Одним из первых ознакомился с книгой архикатолик и архи-монархист Робер Бразийяк. Полный жестокой иронии его критический анализ появился в очередном номере «Аксьон франсез» от 16 марта вместе с сообщением о нацистской аннексии Богемии и Моравии. То была любопытная оценка, даже с точки зрения очевидно противоречивых чувств рецензента, мечущегося между восхищением стилем и догматическим обязательством вступить в спор с содержанием. «Романтизм, – писал он, – преподал нам, что искренность является высшим достоинством автора. Это – слово, которым часто злоупотребляли после войны наряду с более академичным словом «подлинность». Она позволяла тем, кто ею пользовался, произвести шикарное впечатление в литературных кафе… Давайте все же сразу уточним, что именно заставляет нас признать достоинства «Планеты людей»: все в книге досконально точно описано и является абсолютно подлинным».
Дело было не в том, что Бразийяк отвлекся, чтобы позабавить салонных завсегдатаев, повторяя, как Валери однажды заметил Мальро: «Меня интересует ясность стиля; меня не интересует искренность автора». Может, только потому, что он был ярым католиком, Бразийяк оказался менее поверхностен, чем пижонствующий эстет (автор «Месье Теста»), «который путал брожение газов в животе с показными истинами», как когда-то по случаю съязвил Сент-Экс, не уважавший Валери. Но фанатик в Бразийяке не мог принять безнадежную беспристрастность Сент-Экзюпери. «Милиционер Мадрида стоит защитника Толедо. Каждый повинуется своей «правде». Так же как плененная газель, тревожно ищущая возможности убежать, не опасается ни льва, ни шакала, которые подстерегают ее. «Что для нее шакалы, если «правда» газели в страхе?» И весь героизм низведен до уровня инстинкта».

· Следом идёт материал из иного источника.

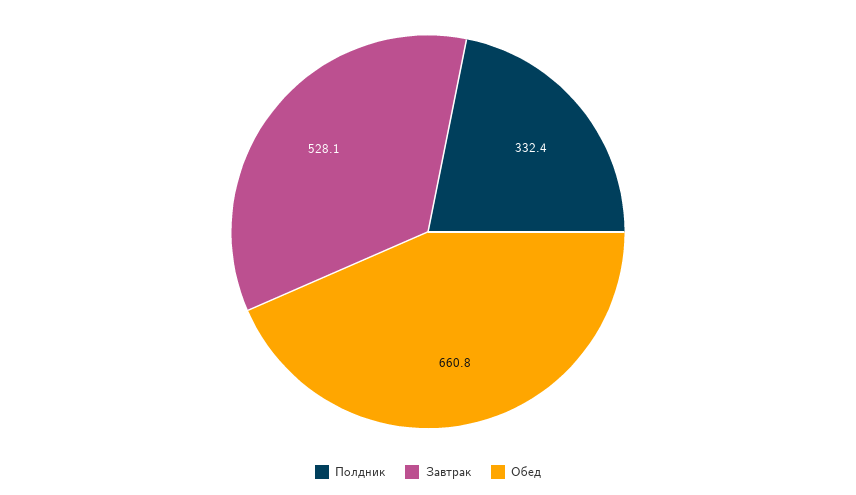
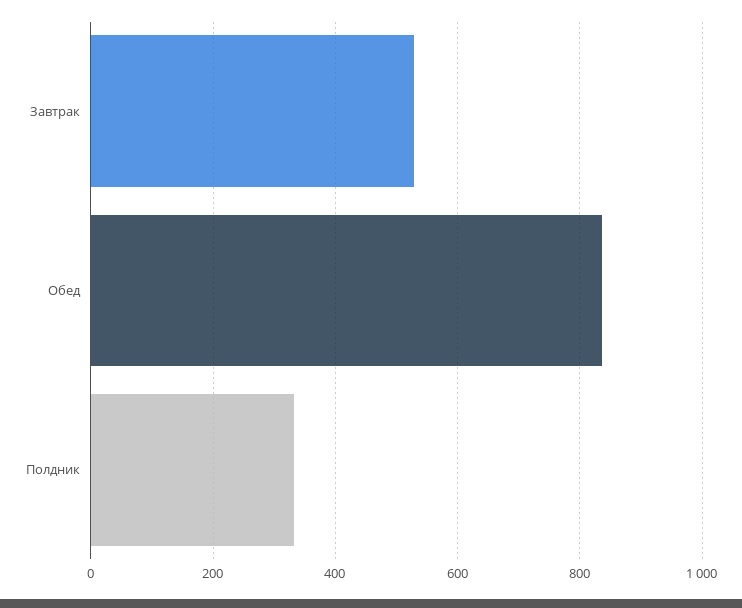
Обед: 660.8 -> 840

Бразийяк одинаково не желал принимать и благородного жеста французского капитана, когда тот передал берберским охотникам, помогавшим ему защитить форт, 300 пуль, чтобы восполнить истраченные ими на его защиту: ведь те же самые пули предназначались для стрельбы в его людей, за которых он несет ответственность. «Индивидуальный героизм – это совсем иное, чем политический героизм, то есть героизм защитников города. Человек не может претендовать на изысканность, если он в крови собственных людей… Церковь, – продолжал он, впадая в догму, – всегда учила, что истинная причина делает мученика. Ни г-н Монсерлан, ни г-н Сент-Экзюпери не думают так: они видят в героизме средство индивидуального совершенствования. Г-н Андре Мальро рассуждает так же. Но не в этом смысл наших корней, нашей истории, нашей расы. Это романтичное и ницшеанское отклонение, уходящее корнями на восток».